- _Document passage_
---

It was 60 years ago this month that Jack Nicklaus, Arnold Palmer and Gary Player gathered on the big island of Hawaii for the opening of Mauna Kea Resort, which was originally designed by Robert Trent Jones Sr., as part of an episode of “Shell’s Wonderful World of Golf.”
Now, the famed course, best known for a third hole that hangs on the Pacific Ocean, is reopening after an extensive renovation by Robert Trent Jones Jr. The course, which is part of the Mauna Kea Resort, will reopen the week of Christmas after a lengthy closure. The course weighs in among the top 200 modern courses in the country, according to Golfweek’s Best.
According to a release from the course, the property now features seashore paspalum grass, which is good for tropical climates and will ensure that year-round play is possible.

---

- _Exercises_
1) Reproduce a section of the Mauna Kea golf course passage word for word, beginning at "According to a" and stopping after "play is possible.".
2) According to the Mauna Kea golf course passage, why does the renovated property now feature seashore paspalum grass?
3) Continue the Mauna Kea golf course passage from its final sentence.

- _Extracted data_
---

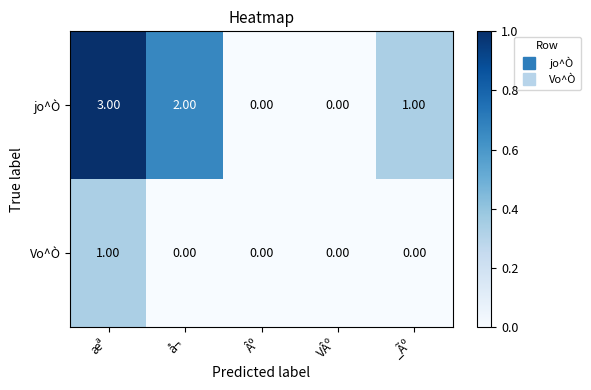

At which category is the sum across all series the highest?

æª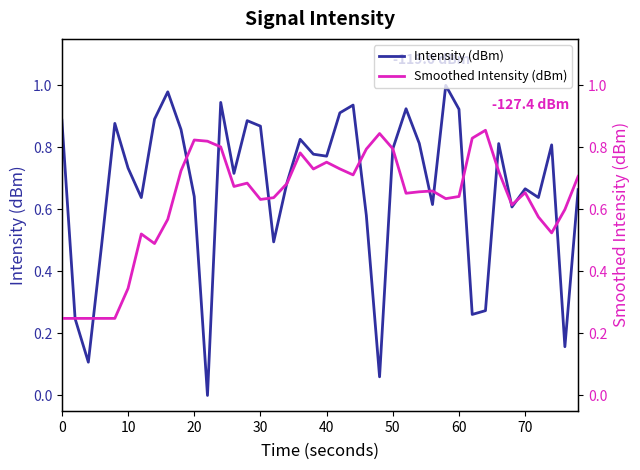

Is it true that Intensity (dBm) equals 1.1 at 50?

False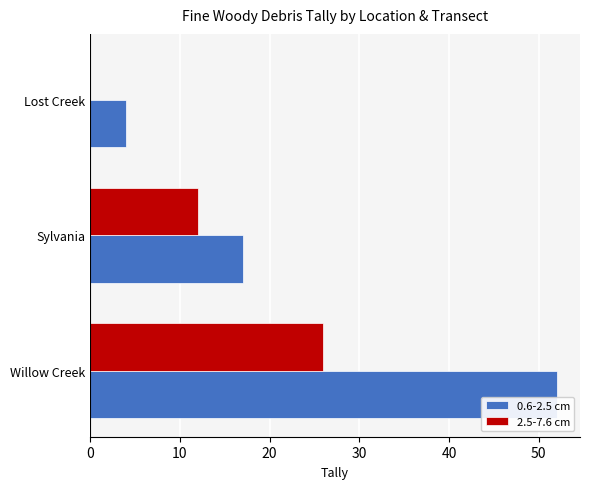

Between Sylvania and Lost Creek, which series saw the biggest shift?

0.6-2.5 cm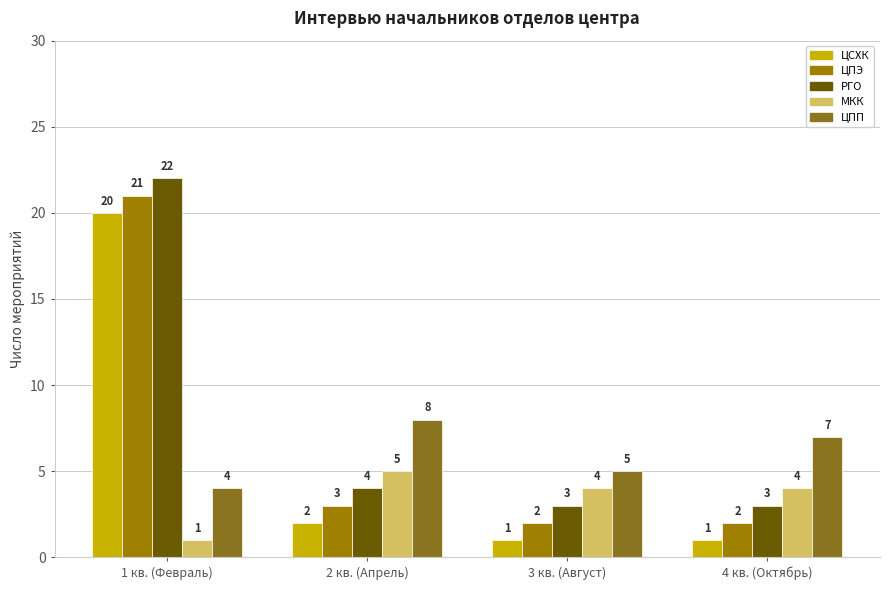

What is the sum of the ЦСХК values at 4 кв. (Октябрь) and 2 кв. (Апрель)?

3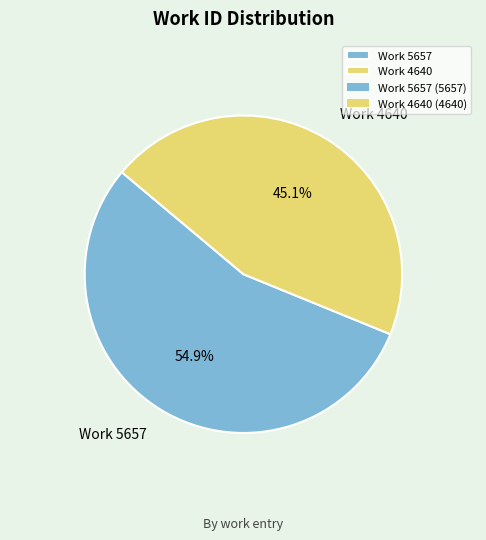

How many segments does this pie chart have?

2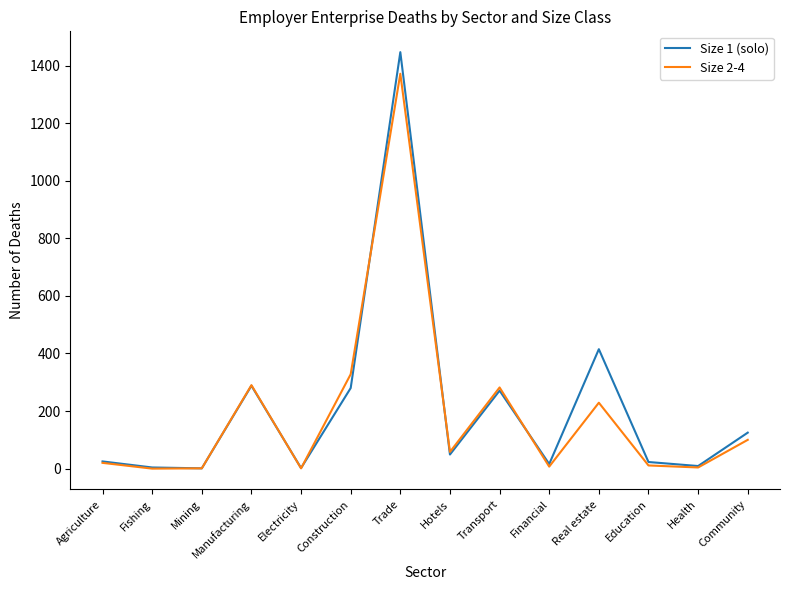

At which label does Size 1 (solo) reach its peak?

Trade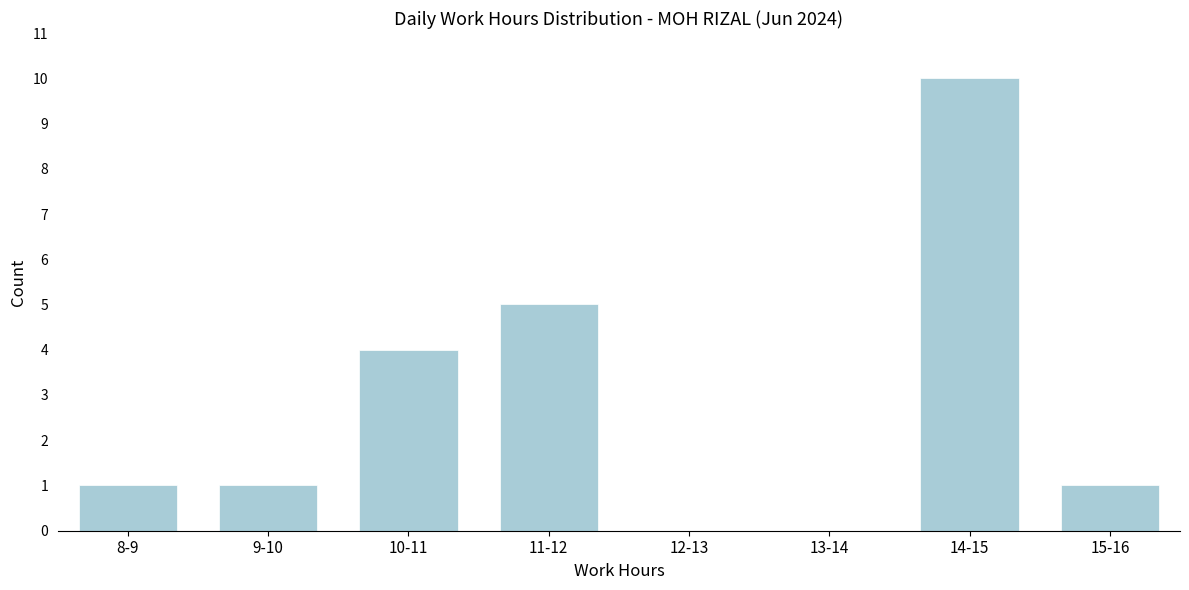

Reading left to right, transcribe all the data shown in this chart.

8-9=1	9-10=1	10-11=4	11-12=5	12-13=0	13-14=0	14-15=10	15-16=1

---

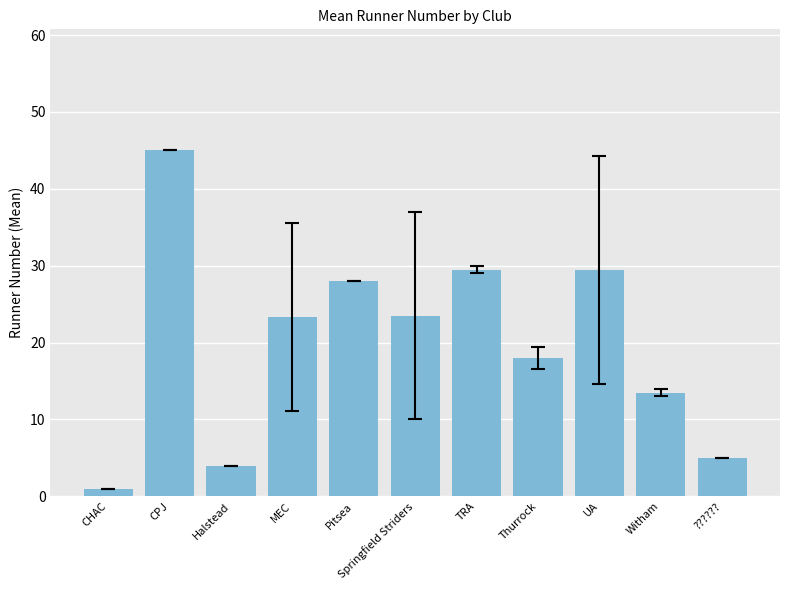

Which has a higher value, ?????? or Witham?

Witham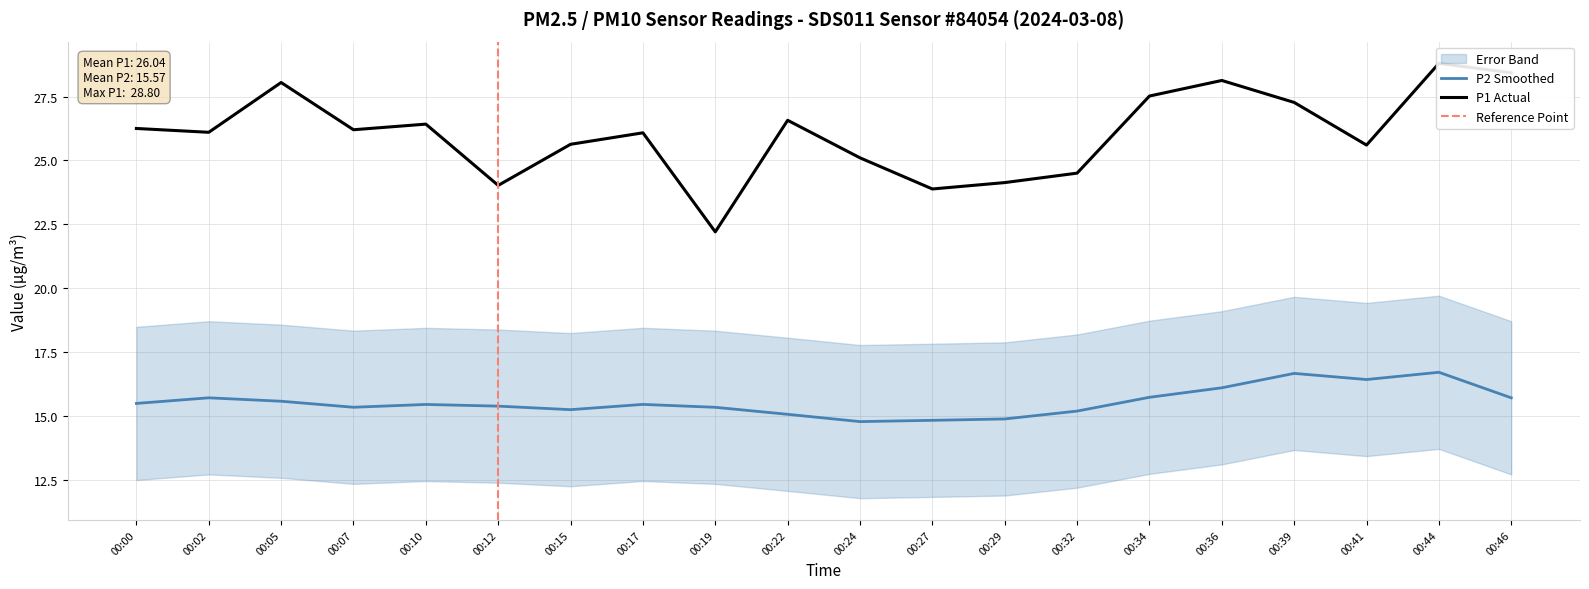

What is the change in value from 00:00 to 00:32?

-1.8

---

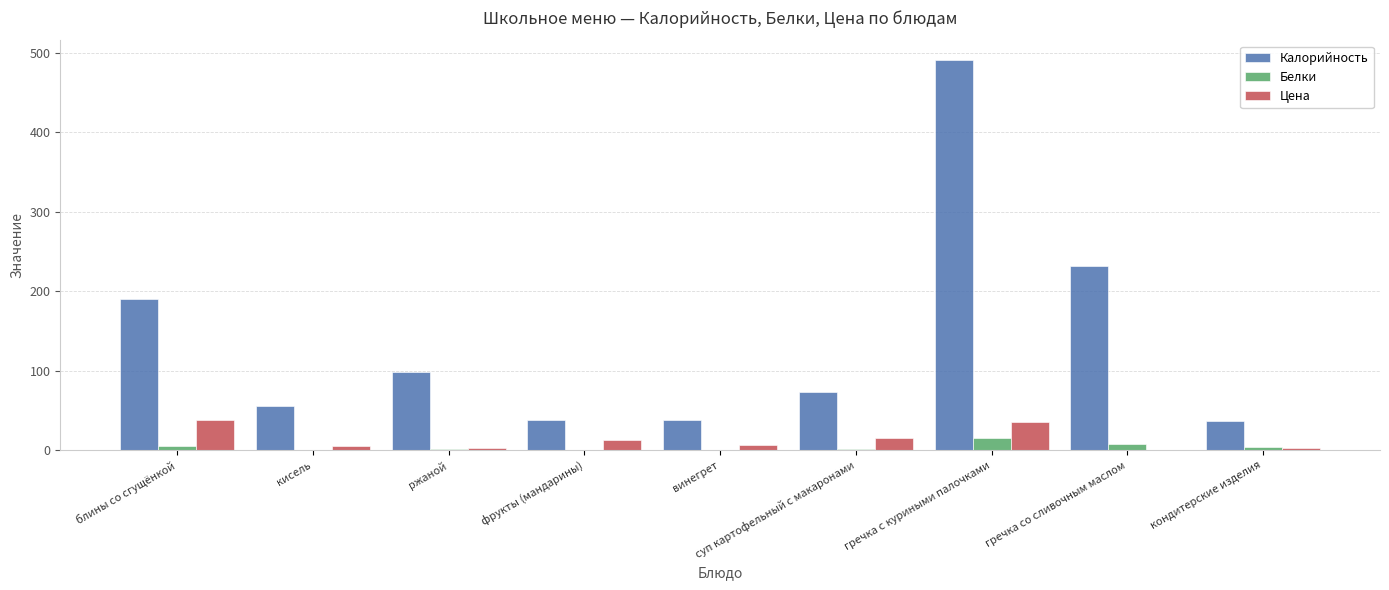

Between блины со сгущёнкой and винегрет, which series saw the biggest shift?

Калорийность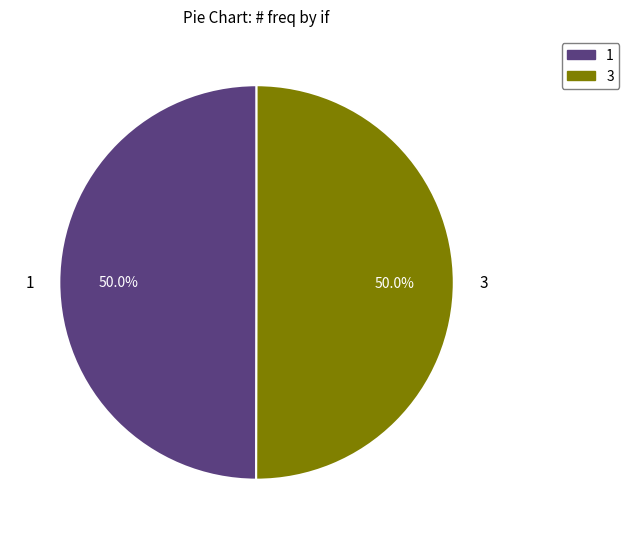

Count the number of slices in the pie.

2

---

- _Expected results_
1)
According to a release from the course, the property now features seashore paspalum grass, which is good for tropical climates and will ensure that year-round play is possible.

2) Seashore paspalum grass is good for tropical climates, and it will ensure that year-round play is possible on the course.

3)
“The Mauna Kea Golf Course has long been hailed as one of Hawai’i’s top courses, with a deep history and cultural connection to the island,” said Kansas Henderson, hotel manager of Mauna Kea Beach Hotel. “With this renovation, we’ve elevated the course to new heights, while honoring its legacy. By working alongside its original designer’s son, Robert Trent Jones Jr., we’ve ensured the updated course remains true to his father’s original vision and continues to be one of the most celebrated in the world. From its breathtaking cliffside views to its thoughtfully enhanced features for better playability, the course is a true celebration of golf’s enduring spirit and the iconic allure of Mauna Kea Beach Hotel.”
The renovation comes as part of a multi-phased, $200-million renovation the entire property, which now includes a new spa and wellness center as well as an oceanfront adult-only pool.